PS: Ich nutze einen 0-8-15 Oszi (5MHz) ohne Tastkopf, kann ohne Probleme beide Signale abgreifen und darstellen (vom "nichtspeichern" mal abgesehen, allerdings nicht im Programmer getestet, sondern direkt in ner Schaltung mit MC!

Carstenp86
18.09.2009, 14:51
Hallo,

wie oben geschrieben, kann ich nicht einmal im "Normalbetrieb" (DIL EEPROM im Sockel, nur an Pin 4 ein Drähtchen für die Masse des Tastkopfs und die Prüfspitze an Pin 5 oder Pin 6) irgend etwas messen.
Sobald ich die Prüfspitze des Tastkopfs (irgend ein Standard-Ding, sollte im Megohm-Bereich liegen...) an Pin 5 oder 6 tippe, bricht der Lese-Vorgang ab.

Dass dann mit meinem Adapter mit Flachbandkabel nichts geht, ist logisch.
Aber warum ist das ganze so empfindlich?
Für I²C sind doch ohmsche un kapazitive Lasten in gewissem Rahmen definiert und zulässig...

CU Carsten

Holger
19.09.2009, 01:02
Tja, Carsten, das erscheint mir auch etwas sonderbar. Kann aber nicht sagen, ob dein Programmer tatsächlich so mimosisch reagiert. Ein Tastkopf sollte doch tatsächlich keine Belastung darstellen, andernfalls ist er diesen Namen nicht wert! Aber warum willst du eigentlich während des proggens "Oszi schauen"? Ohne Speicherfunktion sieht man doch eh nicht viel:confused:

André Bauer
22.09.2009, 10:06
Hallo!

Wir haben hier eine Reihe von Tests durchgeführt, und konnten das Problem in Ansätzen nachvollziehen. Jedenfalls kam es hier beim Anlegen eines Tastkopfes in der 1:1 Einstellung am Pin 5 eines M24C01 und Verwendung einer sehr schlechten Bezugsmasse zum gleichen Problem. Bei den anderen Pins gab es keine Probleme. Ebenfalls gab es keine Probleme wenn die Tastkopf Masse an den GND Pin des 24C01 oder in dessen Nähe gelegt wurde.

Mögliche Lösungen:
- Bei einem umschaltbaren Tastkopf sollte die 10:1 Einstellung verwendet werden. Damit klappte es hier immer (auch mit schlechter Masse).
- Den Masseanschluss des Tastkopfes sauber und in der Nähe des Messpins auf Masse legen.

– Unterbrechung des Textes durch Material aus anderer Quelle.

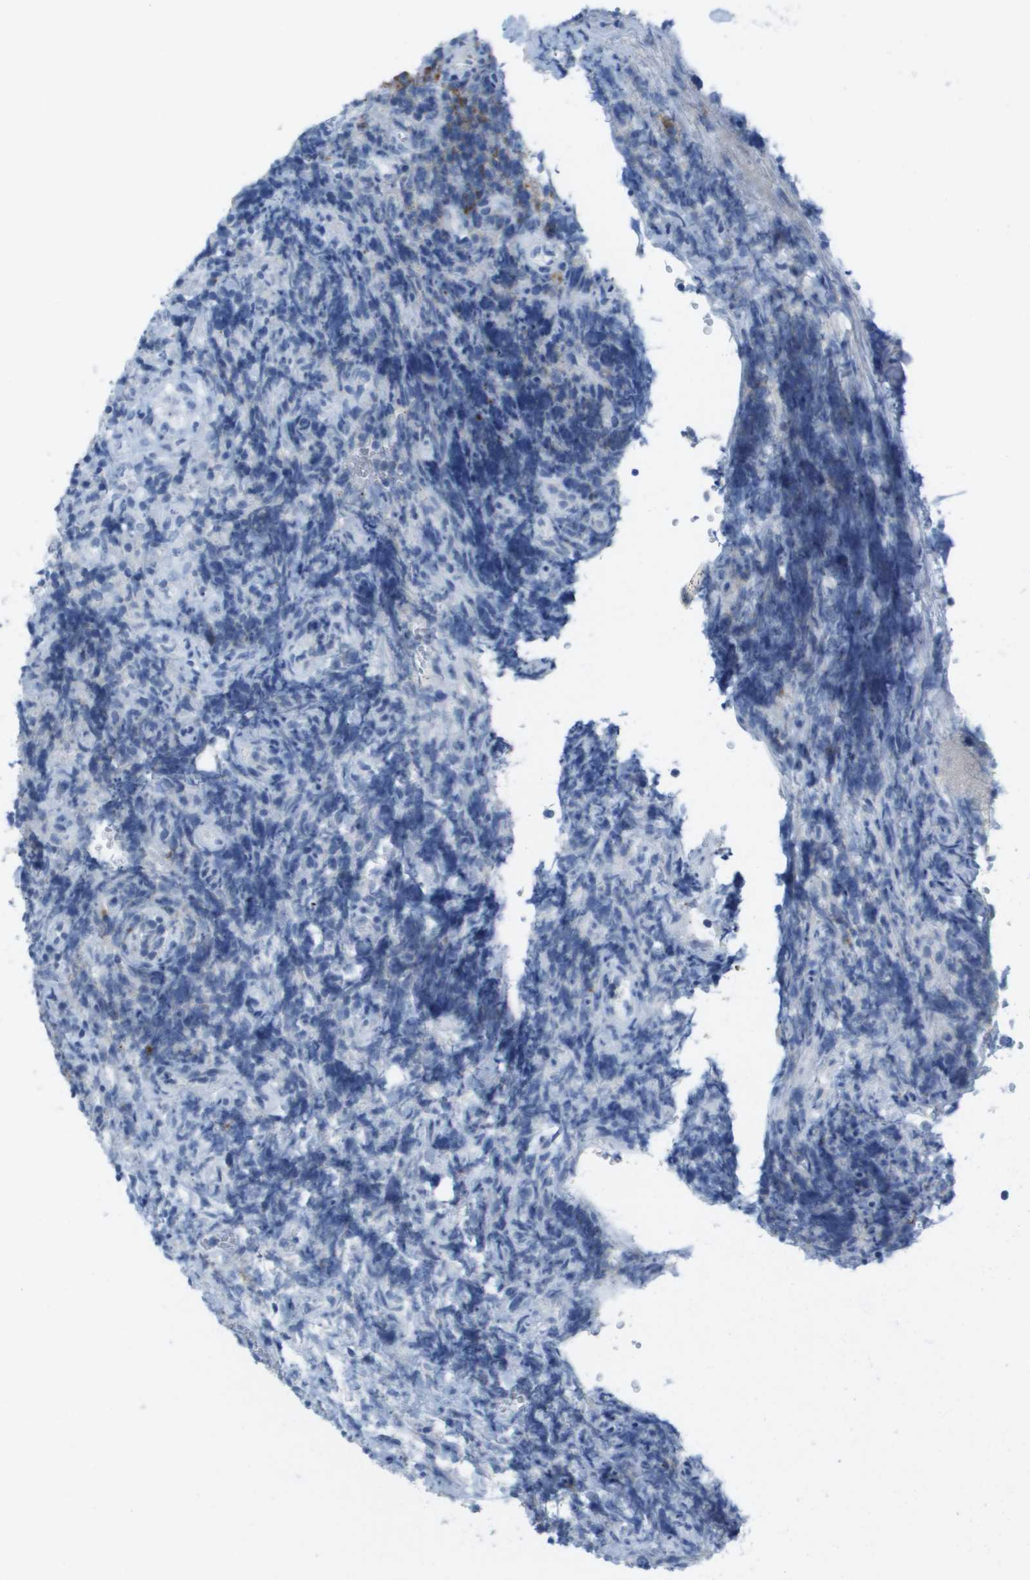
{"staining": {"intensity": "strong", "quantity": "<25%", "location": "cytoplasmic/membranous"}, "tissue": "lymphoma", "cell_type": "Tumor cells", "image_type": "cancer", "snomed": [{"axis": "morphology", "description": "Malignant lymphoma, non-Hodgkin's type, High grade"}, {"axis": "topography", "description": "Lymph node"}], "caption": "IHC (DAB) staining of lymphoma exhibits strong cytoplasmic/membranous protein positivity in about <25% of tumor cells. The staining was performed using DAB (3,3'-diaminobenzidine), with brown indicating positive protein expression. Nuclei are stained blue with hematoxylin.", "gene": "GPR18", "patient": {"sex": "female", "age": 76}}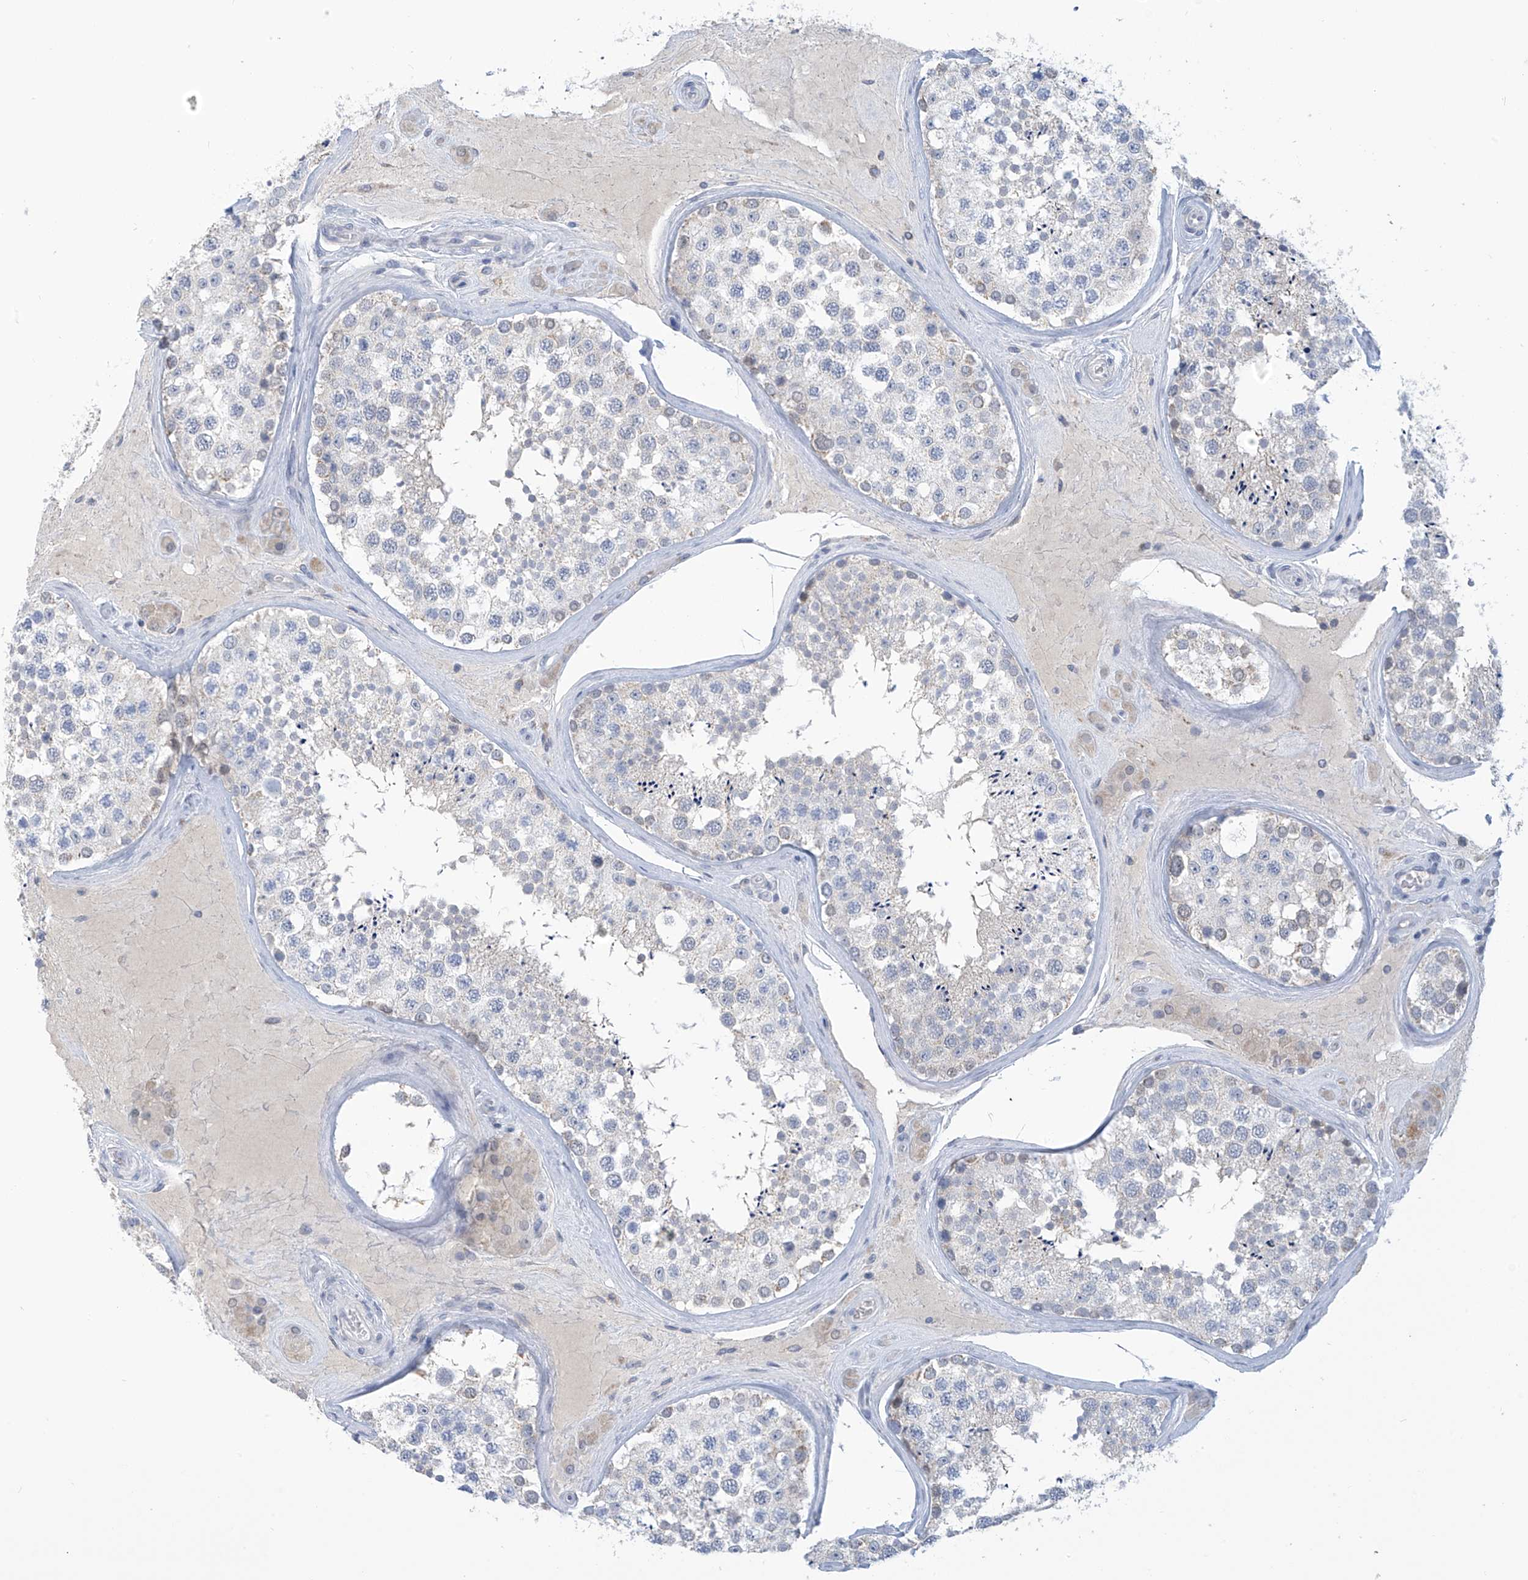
{"staining": {"intensity": "negative", "quantity": "none", "location": "none"}, "tissue": "testis", "cell_type": "Cells in seminiferous ducts", "image_type": "normal", "snomed": [{"axis": "morphology", "description": "Normal tissue, NOS"}, {"axis": "topography", "description": "Testis"}], "caption": "The micrograph shows no significant staining in cells in seminiferous ducts of testis.", "gene": "IBA57", "patient": {"sex": "male", "age": 46}}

Bitte lasse uns noch wissen, welchen 24C01 Du verwendest (komplette Aufschrift). Da gibt es von Hersteller zu Hersteller Unterschiede. Z.B. ist die Pagegröße bei AT24C01A/B 8Byte und bei den M24C01 16 Byte.

Grüße
André

Carstenp86
28.09.2009, 17:18
Hallo,

nachdem ich mit André Bauer telefoniert hatte und er mir den Tipp gab, die Clock- und Datenleitung per Pull-Up auf einen definierten Pegel zu heben, funktioniert nun alles, auch mit meinem Programmieradapter an unserer EEPROM-Leiterplatte.

Mit 2k2 gab es noch sporadische Aussetzer, mit 1k5 funktioniert nun das Lesen und Schreiben einwandfrei.

Vielen Dank an André Bauer für den Support.
Und vielleicht hat sich ja so ein kleiner Hinweis ergeben, was man an der BATRONIX Hardware verbessern kann, um etwas "robuster" zu werden.